** START OF Document section **

[Pipet Devel] Another XML proposal - Part 3.
Humberto Ortiz Zuazaga
hortiz at neurobio.upr.clu.edu
Wed Apr 7 14:05:23 EDT 1999
> Rahul Jain wrote:
>
> > > LocalAppBroker: I don't have that. Send it embedded in the LocusML.
> >
> > Hmmm... the way I see it, the last step is not necessary.
>
> That's a good point.
>
> Netscape does deal with the same problem and uses MIME.
Gnome has another html browser called Express, designed to be expanded with
plugins, it looks a little like what we're talking about.
http://www.cse.unsw.edu.au/~conradp/express/
When I first proposed my idea, I was in fact thinking of some kind of MIME
like typing of the data stream.
The problem I see with MIME is how to handle multiparts, especially of
different types. I've been looking at the XML specifications, and it does
look like namespaces can be used for what we want. In order to encode all the
information we want, we may have to do some tricks.
namespaces allow you to associate a label like
bicml:
to a URI like
http://bioinformatics.org/loci/
and have entity names be prepended with the URI. You can also set up a
default namespace for an xml file.
Specifically, I propose that we set up our xml files so that the labels and
uri encode each of the little languages we want to use:
<?xml version="1.0"?>
<!-- both namespace prefixes are available throughout -->
<bicml1:stuff xmlns:bicml1='http://bioinformatics.org/loci/bicml/v1.0/'
xmlns:nucseq1='http://bioinformatics.org/loci/bicml/nucleotide-sequen
ce-ml/v1.0/'>
<bicml1:name>Some file of stuff</bicml1:name>
<nucseq1:name>My new sequence</nucseq1:name>
<nucseq1:sequence>ACGT</nucseq1:sequence>
</bicml1:stuff>
so nucseq1:name is different from bicml1:name, and nucseq1 is an abbreviation
for http://bioinformatics.org/loci/bicml/nucleotide-sequence-ml/v1.0/, note
that the definition of namespaces does not say anything about any content at
the page http://bioinformatics.org/loci/bicml/nucleotide-sequence-ml/v1.0/,
only that it uses the actual string used in the uri part in order to decide if
two names are the same.
I think we should at least put a description of the file format we use at the
references URL, but in fact it isn't necessary: see the file format used in
gnumeric for an example (the file is compressed, use zless or rename and
uncompress it first).

** END OF Document section **
** START OF Dataset excerpts **

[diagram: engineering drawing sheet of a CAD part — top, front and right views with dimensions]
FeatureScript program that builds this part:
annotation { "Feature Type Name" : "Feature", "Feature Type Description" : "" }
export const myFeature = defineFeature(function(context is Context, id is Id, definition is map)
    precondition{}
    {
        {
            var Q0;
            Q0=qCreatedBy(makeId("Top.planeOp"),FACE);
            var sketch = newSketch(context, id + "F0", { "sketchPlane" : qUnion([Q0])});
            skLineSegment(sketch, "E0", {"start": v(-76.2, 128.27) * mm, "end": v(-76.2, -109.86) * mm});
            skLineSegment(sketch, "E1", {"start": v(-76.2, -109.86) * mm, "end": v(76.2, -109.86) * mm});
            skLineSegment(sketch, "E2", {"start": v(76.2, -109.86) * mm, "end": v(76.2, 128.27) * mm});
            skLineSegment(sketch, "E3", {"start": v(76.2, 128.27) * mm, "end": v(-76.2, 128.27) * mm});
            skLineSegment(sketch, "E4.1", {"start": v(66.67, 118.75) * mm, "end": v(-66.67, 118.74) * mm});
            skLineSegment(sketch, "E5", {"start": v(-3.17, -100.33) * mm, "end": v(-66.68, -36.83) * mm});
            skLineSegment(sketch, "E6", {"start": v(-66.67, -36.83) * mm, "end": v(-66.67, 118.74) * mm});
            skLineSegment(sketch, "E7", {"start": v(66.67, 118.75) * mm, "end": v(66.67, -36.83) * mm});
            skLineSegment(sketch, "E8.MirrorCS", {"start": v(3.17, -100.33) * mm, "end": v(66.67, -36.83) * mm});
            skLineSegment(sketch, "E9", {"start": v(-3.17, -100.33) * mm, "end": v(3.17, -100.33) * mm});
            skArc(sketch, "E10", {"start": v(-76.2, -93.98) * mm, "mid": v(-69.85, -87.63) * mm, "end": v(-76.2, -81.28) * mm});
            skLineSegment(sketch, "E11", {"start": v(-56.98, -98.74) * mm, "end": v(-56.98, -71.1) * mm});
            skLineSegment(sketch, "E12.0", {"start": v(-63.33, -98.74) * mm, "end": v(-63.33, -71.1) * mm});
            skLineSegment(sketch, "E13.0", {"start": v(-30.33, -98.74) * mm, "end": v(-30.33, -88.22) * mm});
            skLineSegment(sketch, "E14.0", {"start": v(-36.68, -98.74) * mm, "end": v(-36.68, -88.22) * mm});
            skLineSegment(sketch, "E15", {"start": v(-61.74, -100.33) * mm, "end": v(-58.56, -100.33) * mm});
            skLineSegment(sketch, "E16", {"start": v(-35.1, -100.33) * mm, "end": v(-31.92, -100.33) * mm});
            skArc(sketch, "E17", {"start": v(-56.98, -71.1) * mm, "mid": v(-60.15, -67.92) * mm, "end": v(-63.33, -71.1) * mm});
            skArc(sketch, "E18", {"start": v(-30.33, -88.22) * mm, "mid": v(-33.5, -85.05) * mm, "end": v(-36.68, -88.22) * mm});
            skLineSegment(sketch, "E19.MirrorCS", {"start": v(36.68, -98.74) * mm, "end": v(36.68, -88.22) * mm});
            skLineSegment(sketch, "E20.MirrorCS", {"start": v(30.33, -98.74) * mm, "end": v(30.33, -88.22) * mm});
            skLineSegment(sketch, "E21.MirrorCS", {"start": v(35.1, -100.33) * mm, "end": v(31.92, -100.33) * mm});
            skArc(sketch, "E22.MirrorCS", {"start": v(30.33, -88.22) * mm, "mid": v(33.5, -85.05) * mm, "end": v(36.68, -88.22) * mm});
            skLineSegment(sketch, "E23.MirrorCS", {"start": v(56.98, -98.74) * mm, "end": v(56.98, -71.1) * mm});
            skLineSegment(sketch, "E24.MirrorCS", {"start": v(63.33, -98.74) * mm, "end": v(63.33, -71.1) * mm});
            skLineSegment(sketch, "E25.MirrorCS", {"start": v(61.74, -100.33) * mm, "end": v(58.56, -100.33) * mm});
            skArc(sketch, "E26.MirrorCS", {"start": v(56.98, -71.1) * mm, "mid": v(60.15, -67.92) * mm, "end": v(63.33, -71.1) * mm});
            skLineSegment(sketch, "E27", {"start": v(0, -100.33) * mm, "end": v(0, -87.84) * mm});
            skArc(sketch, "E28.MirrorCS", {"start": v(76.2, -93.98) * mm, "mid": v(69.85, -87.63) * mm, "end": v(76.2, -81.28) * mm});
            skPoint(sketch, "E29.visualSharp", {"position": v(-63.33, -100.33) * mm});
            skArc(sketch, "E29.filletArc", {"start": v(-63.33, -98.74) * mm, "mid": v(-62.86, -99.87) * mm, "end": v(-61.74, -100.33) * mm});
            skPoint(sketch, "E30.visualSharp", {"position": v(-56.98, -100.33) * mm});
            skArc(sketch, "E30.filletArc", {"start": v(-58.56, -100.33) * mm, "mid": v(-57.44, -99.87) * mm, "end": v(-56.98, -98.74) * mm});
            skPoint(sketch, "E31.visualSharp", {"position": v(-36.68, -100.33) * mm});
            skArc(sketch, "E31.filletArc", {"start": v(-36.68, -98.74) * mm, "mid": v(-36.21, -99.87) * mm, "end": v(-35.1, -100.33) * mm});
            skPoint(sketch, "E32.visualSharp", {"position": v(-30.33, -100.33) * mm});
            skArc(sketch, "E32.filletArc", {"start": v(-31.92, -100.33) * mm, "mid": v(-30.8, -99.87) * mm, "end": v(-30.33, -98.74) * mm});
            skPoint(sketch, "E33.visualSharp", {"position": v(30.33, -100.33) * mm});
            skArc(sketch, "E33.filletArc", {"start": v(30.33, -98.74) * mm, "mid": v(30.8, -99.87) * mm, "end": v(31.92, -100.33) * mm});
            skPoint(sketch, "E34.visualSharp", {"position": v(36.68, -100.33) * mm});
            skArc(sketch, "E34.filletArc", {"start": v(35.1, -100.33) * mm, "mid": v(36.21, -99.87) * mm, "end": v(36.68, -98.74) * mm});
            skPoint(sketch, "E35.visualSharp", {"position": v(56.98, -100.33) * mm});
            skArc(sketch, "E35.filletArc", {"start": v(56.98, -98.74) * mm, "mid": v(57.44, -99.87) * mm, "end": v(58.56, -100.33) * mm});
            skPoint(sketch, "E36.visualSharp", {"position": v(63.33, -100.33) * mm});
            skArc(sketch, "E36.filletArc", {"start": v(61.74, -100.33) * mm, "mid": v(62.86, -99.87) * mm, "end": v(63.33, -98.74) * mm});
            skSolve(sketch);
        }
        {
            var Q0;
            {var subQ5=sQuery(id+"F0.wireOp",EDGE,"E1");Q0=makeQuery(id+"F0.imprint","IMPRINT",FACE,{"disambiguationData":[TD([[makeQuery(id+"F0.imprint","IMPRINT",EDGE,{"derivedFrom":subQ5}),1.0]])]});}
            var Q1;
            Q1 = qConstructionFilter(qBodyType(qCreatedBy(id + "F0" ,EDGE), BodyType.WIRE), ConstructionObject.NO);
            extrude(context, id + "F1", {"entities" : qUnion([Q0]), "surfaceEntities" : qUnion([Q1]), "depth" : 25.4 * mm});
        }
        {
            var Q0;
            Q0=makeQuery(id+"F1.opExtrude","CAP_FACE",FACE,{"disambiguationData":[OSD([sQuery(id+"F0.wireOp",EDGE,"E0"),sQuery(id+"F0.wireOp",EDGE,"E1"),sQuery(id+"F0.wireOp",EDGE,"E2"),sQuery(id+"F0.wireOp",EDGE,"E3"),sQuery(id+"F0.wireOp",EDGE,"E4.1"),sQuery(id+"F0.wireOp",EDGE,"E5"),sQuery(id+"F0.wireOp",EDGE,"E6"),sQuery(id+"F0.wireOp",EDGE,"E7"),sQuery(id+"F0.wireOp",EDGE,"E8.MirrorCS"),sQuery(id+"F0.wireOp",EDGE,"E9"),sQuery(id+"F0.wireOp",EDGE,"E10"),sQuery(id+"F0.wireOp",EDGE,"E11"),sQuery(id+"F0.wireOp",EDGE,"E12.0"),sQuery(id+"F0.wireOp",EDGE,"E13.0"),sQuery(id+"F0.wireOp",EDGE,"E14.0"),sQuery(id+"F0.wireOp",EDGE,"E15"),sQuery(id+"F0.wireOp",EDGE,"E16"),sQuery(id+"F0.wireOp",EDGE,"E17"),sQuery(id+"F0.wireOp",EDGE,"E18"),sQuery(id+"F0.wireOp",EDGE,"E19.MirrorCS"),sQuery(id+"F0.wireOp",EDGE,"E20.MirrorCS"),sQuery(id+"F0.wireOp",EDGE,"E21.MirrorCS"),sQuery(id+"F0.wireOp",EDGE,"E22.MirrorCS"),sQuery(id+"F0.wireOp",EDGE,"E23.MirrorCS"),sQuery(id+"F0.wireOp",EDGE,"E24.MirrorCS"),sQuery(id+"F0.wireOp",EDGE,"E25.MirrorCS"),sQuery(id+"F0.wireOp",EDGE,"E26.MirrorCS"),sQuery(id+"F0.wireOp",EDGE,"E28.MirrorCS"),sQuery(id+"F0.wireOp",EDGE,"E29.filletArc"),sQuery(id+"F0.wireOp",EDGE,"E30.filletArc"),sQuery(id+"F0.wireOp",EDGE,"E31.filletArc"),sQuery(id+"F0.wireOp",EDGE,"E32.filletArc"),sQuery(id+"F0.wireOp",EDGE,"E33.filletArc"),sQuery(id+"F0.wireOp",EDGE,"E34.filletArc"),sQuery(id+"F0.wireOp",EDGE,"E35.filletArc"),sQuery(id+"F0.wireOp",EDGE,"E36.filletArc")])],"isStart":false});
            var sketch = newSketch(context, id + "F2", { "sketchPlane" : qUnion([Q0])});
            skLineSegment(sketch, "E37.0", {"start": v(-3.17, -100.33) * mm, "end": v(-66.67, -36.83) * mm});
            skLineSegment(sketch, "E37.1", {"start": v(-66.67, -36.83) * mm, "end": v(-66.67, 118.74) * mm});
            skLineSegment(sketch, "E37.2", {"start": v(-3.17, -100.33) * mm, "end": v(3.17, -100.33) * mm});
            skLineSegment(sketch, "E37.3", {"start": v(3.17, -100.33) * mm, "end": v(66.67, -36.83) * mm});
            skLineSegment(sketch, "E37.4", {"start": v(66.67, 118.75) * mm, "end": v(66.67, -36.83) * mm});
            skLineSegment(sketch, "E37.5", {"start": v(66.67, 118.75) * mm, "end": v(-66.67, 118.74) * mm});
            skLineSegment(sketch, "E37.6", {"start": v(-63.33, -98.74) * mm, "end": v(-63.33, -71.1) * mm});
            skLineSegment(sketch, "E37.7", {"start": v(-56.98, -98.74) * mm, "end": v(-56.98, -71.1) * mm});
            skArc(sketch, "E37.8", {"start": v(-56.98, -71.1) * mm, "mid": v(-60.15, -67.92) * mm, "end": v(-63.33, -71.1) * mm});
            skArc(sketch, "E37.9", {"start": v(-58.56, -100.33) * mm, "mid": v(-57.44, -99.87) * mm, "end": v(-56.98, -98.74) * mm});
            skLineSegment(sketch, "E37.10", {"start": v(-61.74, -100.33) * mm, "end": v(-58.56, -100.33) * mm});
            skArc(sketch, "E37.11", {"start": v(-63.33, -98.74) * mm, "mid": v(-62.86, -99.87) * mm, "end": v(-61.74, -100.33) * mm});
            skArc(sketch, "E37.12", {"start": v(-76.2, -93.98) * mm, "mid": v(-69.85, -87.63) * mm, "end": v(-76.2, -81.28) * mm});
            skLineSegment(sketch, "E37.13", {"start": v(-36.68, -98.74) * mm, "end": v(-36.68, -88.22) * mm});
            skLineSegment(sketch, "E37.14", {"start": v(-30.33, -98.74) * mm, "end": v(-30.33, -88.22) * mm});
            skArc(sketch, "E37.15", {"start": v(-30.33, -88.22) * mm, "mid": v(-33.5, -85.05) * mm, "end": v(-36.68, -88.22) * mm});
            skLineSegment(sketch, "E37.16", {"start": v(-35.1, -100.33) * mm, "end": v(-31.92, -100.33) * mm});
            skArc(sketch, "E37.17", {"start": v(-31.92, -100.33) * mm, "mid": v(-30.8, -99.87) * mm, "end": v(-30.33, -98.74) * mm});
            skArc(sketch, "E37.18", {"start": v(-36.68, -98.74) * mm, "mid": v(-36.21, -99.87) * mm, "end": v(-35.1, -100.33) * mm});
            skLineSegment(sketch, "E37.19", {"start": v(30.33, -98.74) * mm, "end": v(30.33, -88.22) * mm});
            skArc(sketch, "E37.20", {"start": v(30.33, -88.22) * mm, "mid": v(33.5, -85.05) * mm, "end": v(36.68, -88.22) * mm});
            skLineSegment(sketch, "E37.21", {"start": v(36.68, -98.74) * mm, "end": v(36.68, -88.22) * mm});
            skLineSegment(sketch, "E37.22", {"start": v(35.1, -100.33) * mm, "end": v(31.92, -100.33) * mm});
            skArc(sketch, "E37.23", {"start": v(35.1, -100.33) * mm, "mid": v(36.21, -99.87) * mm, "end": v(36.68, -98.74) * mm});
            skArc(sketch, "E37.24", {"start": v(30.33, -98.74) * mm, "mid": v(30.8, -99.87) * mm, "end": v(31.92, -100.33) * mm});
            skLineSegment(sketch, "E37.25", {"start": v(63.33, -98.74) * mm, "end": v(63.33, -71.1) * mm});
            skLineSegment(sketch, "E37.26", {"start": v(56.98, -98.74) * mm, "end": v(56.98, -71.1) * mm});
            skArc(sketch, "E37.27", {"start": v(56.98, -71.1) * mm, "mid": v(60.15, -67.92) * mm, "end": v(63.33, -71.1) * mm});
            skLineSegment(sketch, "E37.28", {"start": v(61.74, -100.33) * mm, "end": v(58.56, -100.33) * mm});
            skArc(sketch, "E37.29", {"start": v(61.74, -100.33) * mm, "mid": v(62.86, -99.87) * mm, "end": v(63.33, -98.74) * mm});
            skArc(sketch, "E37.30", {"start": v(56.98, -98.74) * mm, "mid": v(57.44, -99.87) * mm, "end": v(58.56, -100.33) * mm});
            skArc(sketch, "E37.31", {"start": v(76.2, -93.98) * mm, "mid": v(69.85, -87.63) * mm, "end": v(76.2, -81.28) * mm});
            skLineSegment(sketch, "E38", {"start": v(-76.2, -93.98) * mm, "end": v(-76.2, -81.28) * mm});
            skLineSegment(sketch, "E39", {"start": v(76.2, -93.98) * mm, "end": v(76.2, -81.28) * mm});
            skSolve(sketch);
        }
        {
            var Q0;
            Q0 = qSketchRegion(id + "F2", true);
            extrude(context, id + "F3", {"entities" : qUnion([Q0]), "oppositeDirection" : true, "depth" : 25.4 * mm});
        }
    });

** END OF Dataset excerpts **

Required actions
1. Quote everything in the XML proposal post from "The problem I" down to "an xml file.".
2. Answer these questions using the XML proposal post:
(a) What is the name of the Gnome HTML browser designed to be expanded with plugins?
(b) What does Netscape use to deal with the same problem?
(c) What should be done with the gnumeric file before reading it?
Rely only on the XML proposal post, not on the rows, when responding.

Exercise responses
1.
The problem I see with MIME is how to handle multiparts, especially of
different types. I've been looking at the XML specifications, and it does
look like namespaces can be used for what we want. In order to encode all the
information we want, we may have to do some tricks.
namespaces allow you to associate a label like
bicml:
to a URI like
http://bioinformatics.org/loci/
and have entity names be prepended with the URI. You can also set up a
default namespace for an xml file.

2.
(a) Express.
(b) MIME.
(c) The file is compressed, so use zless on it, or rename it and uncompress it first.